Tuesday, January 29, 2008

The Translation of Dr. Apelles

Author: David Treuer

This is the novel Krystle gave me for Christmas this year. I started reading it a couple weeks ago when it was below zero temperatures in Chicago. The book begins with two villages of Indians dying off in northern Minnesota because of a cold spell. Only two children survive the "bloodless massacre" as Treuer vividly describes it. So as the rest of Chicago complained of the cold, I couldn't help but feel lucky to have a house and a furnace and lots of blankets. It was an appropriate book for me to read right now. I could be feeling cold, but the setting of this novel is colder. I could be feeling lonely, but the characters of the novel, the only who remain of the community they were born in to, are lonelier. I'm beginning to think I'll always be able to count on Krystle to pick my winter reading. This was last year's pick.

Monday, January 14, 2008

Dreams from My Father

Author: Barack Obama

Part of why I love Obama is because his activism so obviously grows out of his life experiences. He does what he does (like run for president) not just because he feels like that is a good thing to do, but because he couldn't NOT do it. This book reminded me in a way of Michael's The After-Death Room: Journeys into Spiritual Activism. In both books the authors' journeys are simultaneously inward and outward. Ultimately they are able to make peace with their pasts and use it as fuel for their future work, yet the complexities of this journey, this peace, and this future are all present as well and I feel that is what makes the book, and the person, so affecting.

So yeah. Go Obama.
https://donate.barackobama.com/momentum

Friday, January 11, 2008

Six Feet Under

Where do I even begin? I have never been so affected by TV. Davi and I have been watching this show via DVD over the last few months and last night we watched the final episode. Not only was the last episode wonderfully crafted, bringing together beautiful writing, cinematography, acting, and music, it also had four seasons of rich material and characters to draw from. As we had been warned we would, Davi and I wiped tears and blew our noses constantly through the last twenty minutes. And then rewound and did it a second time. Even today, I will recall an image from this final scene and it will make me teary--partly because I have become attached to the characters, feeling as if they are my own family and friends, but mostly because I see myself in them. It has been interesting to note which scenes over the past couple months of viewing have really a struck a chord for one of us as the relationships between family members, friends, and significant others in the show echo our own current or past relationships.

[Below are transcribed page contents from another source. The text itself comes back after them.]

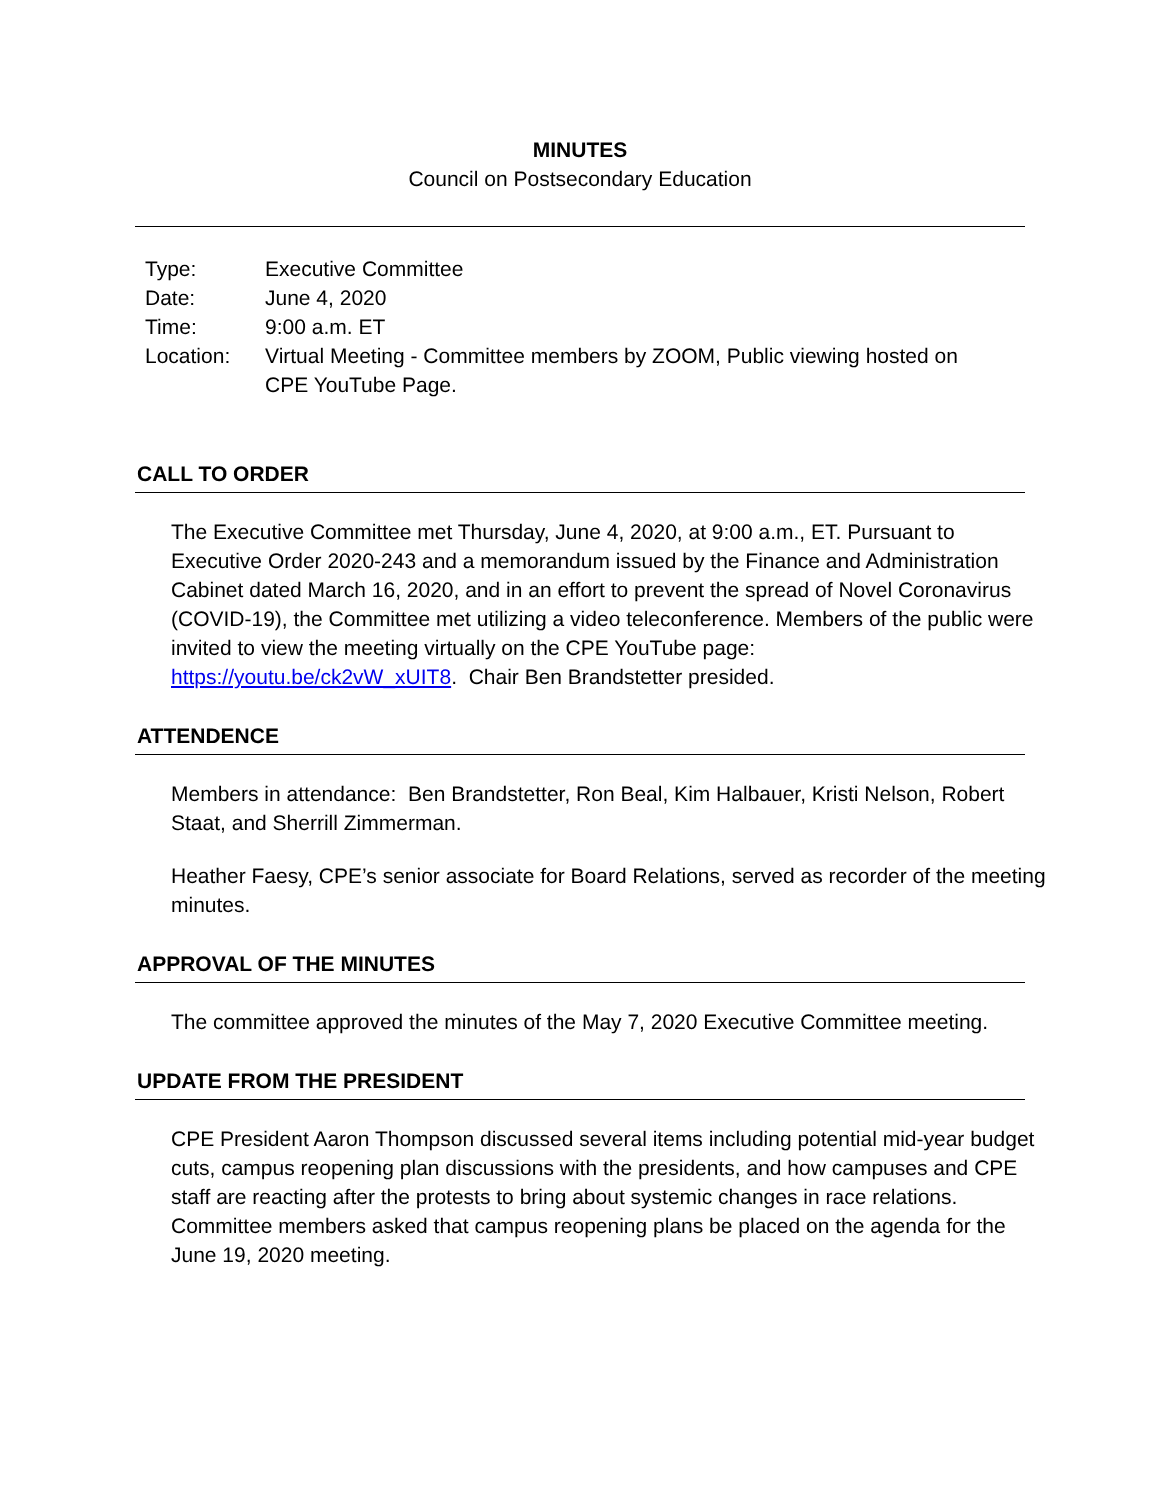MINUTES
Council on Postsecondary Education
| Type: | Executive Committee |
| Date: | June 4, 2020 |
| Time: | 9:00 a.m. ET |
| Location: | Virtual Meeting - Committee members by ZOOM, Public viewing hosted on CPE YouTube Page. |
CALL TO ORDER
The Executive Committee met Thursday, June 4, 2020, at 9:00 a.m., ET. Pursuant to Executive Order 2020-243 and a memorandum issued by the Finance and Administration Cabinet dated March 16, 2020, and in an effort to prevent the spread of Novel Coronavirus (COVID-19), the Committee met utilizing a video teleconference. Members of the public were invited to view the meeting virtually on the CPE YouTube page: https://youtu.be/ck2vW_xUIT8. Chair Ben Brandstetter presided.
ATTENDENCE
Members in attendance: Ben Brandstetter, Ron Beal, Kim Halbauer, Kristi Nelson, Robert Staat, and Sherrill Zimmerman.
Heather Faesy, CPE’s senior associate for Board Relations, served as recorder of the meeting minutes.
APPROVAL OF THE MINUTES
The committee approved the minutes of the May 7, 2020 Executive Committee meeting.
UPDATE FROM THE PRESIDENT
CPE President Aaron Thompson discussed several items including potential mid-year budget cuts, campus reopening plan discussions with the presidents, and how campuses and CPE staff are reacting after the protests to bring about systemic changes in race relations. Committee members asked that campus reopening plans be placed on the agenda for the June 19, 2020 meeting.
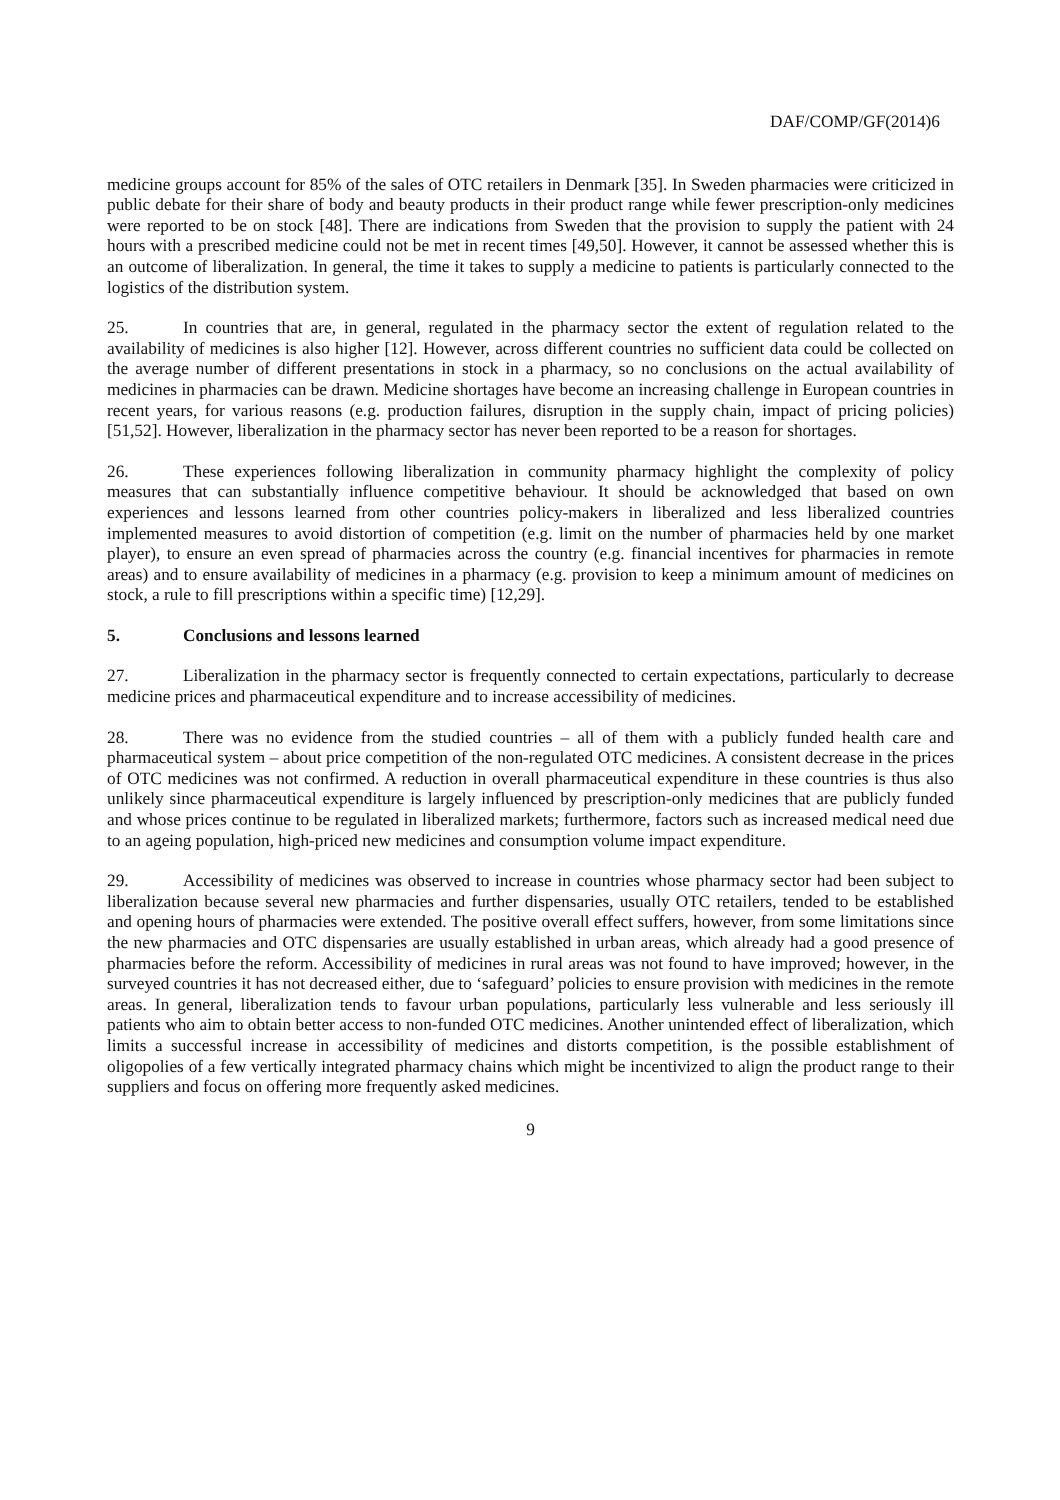DAF/COMP/GF(2014)6
medicine groups account for 85% of the sales of OTC retailers in Denmark [35]. In Sweden pharmacies were criticized in public debate for their share of body and beauty products in their product range while fewer prescription-only medicines were reported to be on stock [48]. There are indications from Sweden that the provision to supply the patient with 24 hours with a prescribed medicine could not be met in recent times [49,50]. However, it cannot be assessed whether this is an outcome of liberalization. In general, the time it takes to supply a medicine to patients is particularly connected to the logistics of the distribution system.
25. In countries that are, in general, regulated in the pharmacy sector the extent of regulation related to the availability of medicines is also higher [12]. However, across different countries no sufficient data could be collected on the average number of different presentations in stock in a pharmacy, so no conclusions on the actual availability of medicines in pharmacies can be drawn. Medicine shortages have become an increasing challenge in European countries in recent years, for various reasons (e.g. production failures, disruption in the supply chain, impact of pricing policies) [51,52]. However, liberalization in the pharmacy sector has never been reported to be a reason for shortages.
26. These experiences following liberalization in community pharmacy highlight the complexity of policy measures that can substantially influence competitive behaviour. It should be acknowledged that based on own experiences and lessons learned from other countries policy-makers in liberalized and less liberalized countries implemented measures to avoid distortion of competition (e.g. limit on the number of pharmacies held by one market player), to ensure an even spread of pharmacies across the country (e.g. financial incentives for pharmacies in remote areas) and to ensure availability of medicines in a pharmacy (e.g. provision to keep a minimum amount of medicines on stock, a rule to fill prescriptions within a specific time) [12,29].
5. Conclusions and lessons learned
27. Liberalization in the pharmacy sector is frequently connected to certain expectations, particularly to decrease medicine prices and pharmaceutical expenditure and to increase accessibility of medicines.
28. There was no evidence from the studied countries – all of them with a publicly funded health care and pharmaceutical system – about price competition of the non-regulated OTC medicines. A consistent decrease in the prices of OTC medicines was not confirmed. A reduction in overall pharmaceutical expenditure in these countries is thus also unlikely since pharmaceutical expenditure is largely influenced by prescription-only medicines that are publicly funded and whose prices continue to be regulated in liberalized markets; furthermore, factors such as increased medical need due to an ageing population, high-priced new medicines and consumption volume impact expenditure.
29. Accessibility of medicines was observed to increase in countries whose pharmacy sector had been subject to liberalization because several new pharmacies and further dispensaries, usually OTC retailers, tended to be established and opening hours of pharmacies were extended. The positive overall effect suffers, however, from some limitations since the new pharmacies and OTC dispensaries are usually established in urban areas, which already had a good presence of pharmacies before the reform. Accessibility of medicines in rural areas was not found to have improved; however, in the surveyed countries it has not decreased either, due to ‘safeguard’ policies to ensure provision with medicines in the remote areas. In general, liberalization tends to favour urban populations, particularly less vulnerable and less seriously ill patients who aim to obtain better access to non-funded OTC medicines. Another unintended effect of liberalization, which limits a successful increase in accessibility of medicines and distorts competition, is the possible establishment of oligopolies of a few vertically integrated pharmacy chains which might be incentivized to align the product range to their suppliers and focus on offering more frequently asked medicines.
9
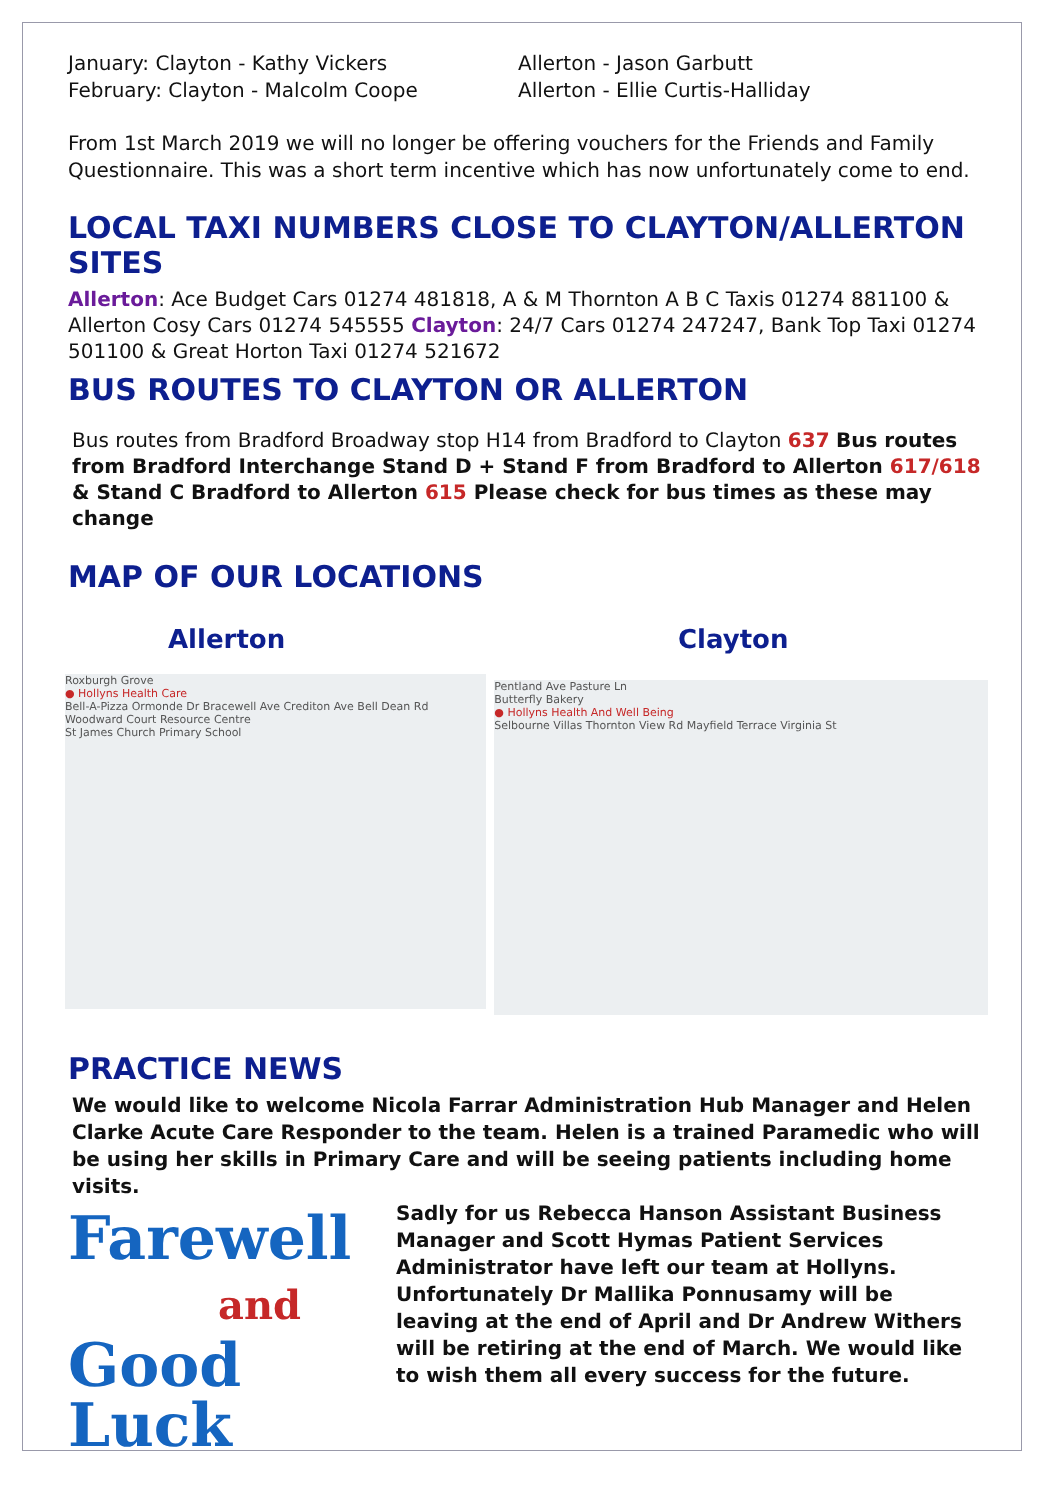January: Clayton - Kathy Vickers
February: Clayton - Malcolm Coope
Allerton - Jason Garbutt
Allerton - Ellie Curtis-Halliday
From 1st March 2019 we will no longer be offering vouchers for the Friends and Family Questionnaire. This was a short term incentive which has now unfortunately come to end.
LOCAL TAXI NUMBERS CLOSE TO CLAYTON/ALLERTON SITES
Allerton: Ace Budget Cars 01274 481818, A & M Thornton A B C Taxis 01274 881100 & Allerton Cosy Cars 01274 545555 Clayton: 24/7 Cars 01274 247247, Bank Top Taxi 01274 501100 & Great Horton Taxi 01274 521672
BUS ROUTES TO CLAYTON OR ALLERTON
Bus routes from Bradford Broadway stop H14 from Bradford to Clayton 637 Bus routes from Bradford Interchange Stand D + Stand F from Bradford to Allerton 617/618 & Stand C Bradford to Allerton 615 Please check for bus times as these may change
MAP OF OUR LOCATIONS
Allerton Clayton
Roxburgh Grove
● Hollyns Health Care
Bell-A-Pizza Ormonde Dr Bracewell Ave Crediton Ave Bell Dean Rd
Woodward Court Resource Centre
St James Church Primary School
Pentland Ave Pasture Ln
Butterfly Bakery
● Hollyns Health And Well Being
Selbourne Villas Thornton View Rd Mayfield Terrace Virginia St
PRACTICE NEWS
We would like to welcome Nicola Farrar Administration Hub Manager and Helen Clarke Acute Care Responder to the team. Helen is a trained Paramedic who will be using her skills in Primary Care and will be seeing patients including home visits.
Farewell
and
Good Luck
Sadly for us Rebecca Hanson Assistant Business Manager and Scott Hymas Patient Services Administrator have left our team at Hollyns. Unfortunately Dr Mallika Ponnusamy will be leaving at the end of April and Dr Andrew Withers will be retiring at the end of March. We would like to wish them all every success for the future.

The timing for watching this final episode couldn't have been better. It has been so good to watch and learn, to see myself reflected in the show, and to think to myself, "I want to be able to do this in my own work." And as Claire drives across the blank slate of desert, cheesy as it sounds, I feel as if I am in the car with her, as if I am her--affected by the lives of everyone around me and finally ready to create my own life.